In ultimo mi preme annotare una significativa polemica che si è verificata nel Partito Democratico attorno al valore del tesserato all’interno della vita di un partito. Gianni Cuperlo ha stigmatizzato il fatto che un membro della segreteria del PD abbia affermato candidamente di non avere la tessera, quasi ritenendo ciò naturale. Se Cuperlo in merito a ciò si è posto la domanda su cosa sia ormai la organizzazione di cui è membro, Valter Verini, dirigente anch’egli democratico, gli ha risposto che il PD è fondato su iscritti e elettori in un ottica che privilegia ‘l’apertura’ massima dell’organizzazione al fine che essa non ristagni e soffochi vittima del correntismo.

Le argomentazioni di Verini mi hanno impressionato non poco; da un lato si afferma che la società deve poter partecipare all’interno di un partito non chiuso su se stesso, dall’altra non ci si domanda perché una struttura sempre più liquida come il PD non solo non attiri in sé nuove energie ma ne perda in continuazione. Il PD è ormai, sempre più, il partito ministeriale per eccellenza e non ha nulla da offrire a coloro che partecipano alla sua vita interna. Sfugge completamente al dirigente democratico come il tesserarsi ad una organizzazione è scegliere un campo ideale, una visione del mondo, uno stile di vita a volte.

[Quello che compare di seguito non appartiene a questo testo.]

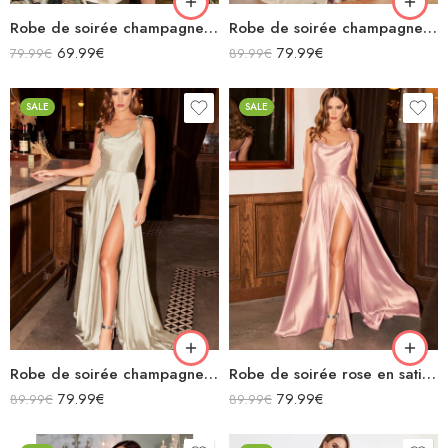
Robe de soirée champagne en satin col bénitier mi longue fendue à bretelles sans manches
Robe de soirée champagne en satin décolleté carré longue fendue sirène
69.99
€
79.99
€
79.99
€
89.99
€
SALE
SALE
Robe de soirée champagne en satin fluide col bénitier bretelles longue fendue
Robe de soirée rose en satin fluide col bénitier bretelles longue fendue
79.99
€
79.99
€
89.99
€
89.99
€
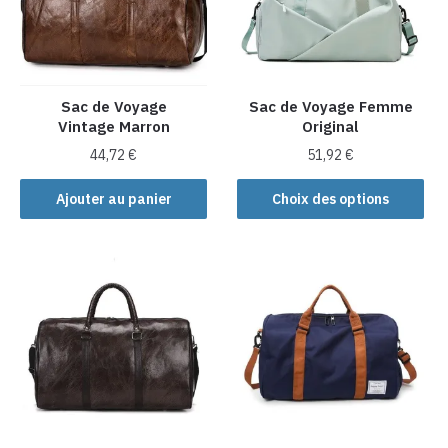
Sac de Voyage
Sac de Voyage Femme
Vintage Marron
Original
44,72
€
51,92
€
Ce
Ajouter au panier
Choix des options
produit
a
plusieurs
variations.
Les
options
peuvent
être
choisies
sur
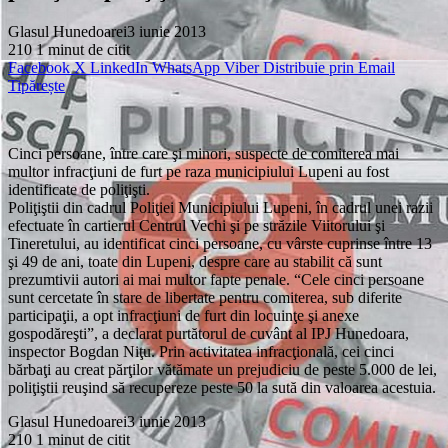
Glasul Hunedoarei
3 iunie 2013
210
1 minut de citit
Facebook
X
LinkedIn
WhatsApp
Viber
Distribuie prin Email
Tipărește
Cinci persoane, între care şi minori, suspecte de comiterea mai
multor infracţiuni de furt pe raza municipiului Lupeni au fost
identificate de poliţişti.
Poliţiştii din cadrul Poliţiei Municipiului Lupeni, în cadrul unei razii
efectuate în cartierul Centrul Vechi şi pe străzile Viitorului şi
Tineretului, au identificat cinci persoane, cu vârste cuprinse între 13
şi 49 de ani, toate din Lupeni, despre care au stabilit că sunt
prezumtivii autori ai mai multor fapte penale. “Cele cinci persoane
sunt cercetate în stare de libertate pentru comiterea, sub diferite
participaţii, a opt infracţiuni de furt din locuinţe şi anexe
gospodăreşti”, a declarat purtătorul de cuvânt al IPJ Hunedoara,
inspector Bogdan Niţu. Prin activitatea infracţională, cei cinci
bărbaţi au creat părţilor vătămate un prejudiciu de peste 5.000 de lei,
poliţiştii reuşind să recupereze peste 50 la sută din valoarea acestuia.
Glasul Hunedoarei
3 iunie 2013
210
1 minut de citit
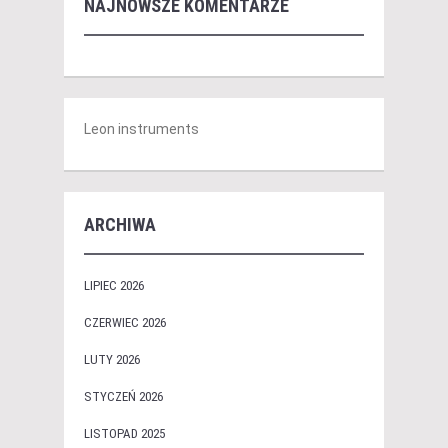
NAJNOWSZE KOMENTARZE
Leon instruments
ARCHIWA
LIPIEC 2026
CZERWIEC 2026
LUTY 2026
STYCZEŃ 2026
LISTOPAD 2025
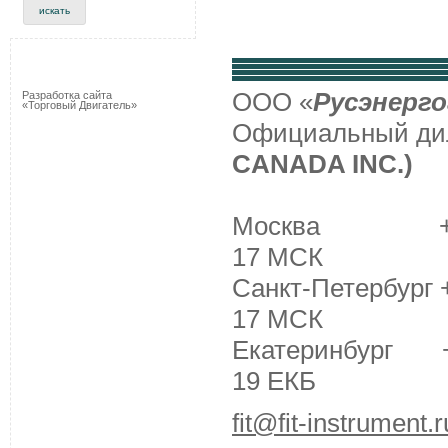
ООО «
Русэнерго
Разработка сайта
«Торговый Двигатель»
Официальный д
CANADA INC.)
Москва +7 (495
17 МСК
Санкт-Петербург +
17 МСК
Екатеринбург +7 
19 ЕКБ
fit@fit-instrument.r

Il PD non ha un campo di valori definito, a parte la visione ideologica liberale che però il partito stesso non elabora più al suo interno, perché i grandi ‘facitori di pensiero’ hanno ‘le loro fabbriche’ del concetto al di fuori  dell’organizzazione medesima. Senza il senso di appartenenza nessuna militanza e nessuna iscrizione e dunque, partito fragile che è destinato ad essere perennemente un insieme di partiti e fazioni che utilizzano il corpo del partito per farsi portare dove meglio si crede o si ambisce. Un forte partito della sinistra rinascerà da programmi forti e da idealità chiare, diversamente non ci si deve stupire del motivo per il quale i giovani militino solo nel sociale e nel volontariato, e se di conseguenza, il nuovo PD di Letta assomiglierà drammaticamente a quello che abbiamo sempre visto all’opera.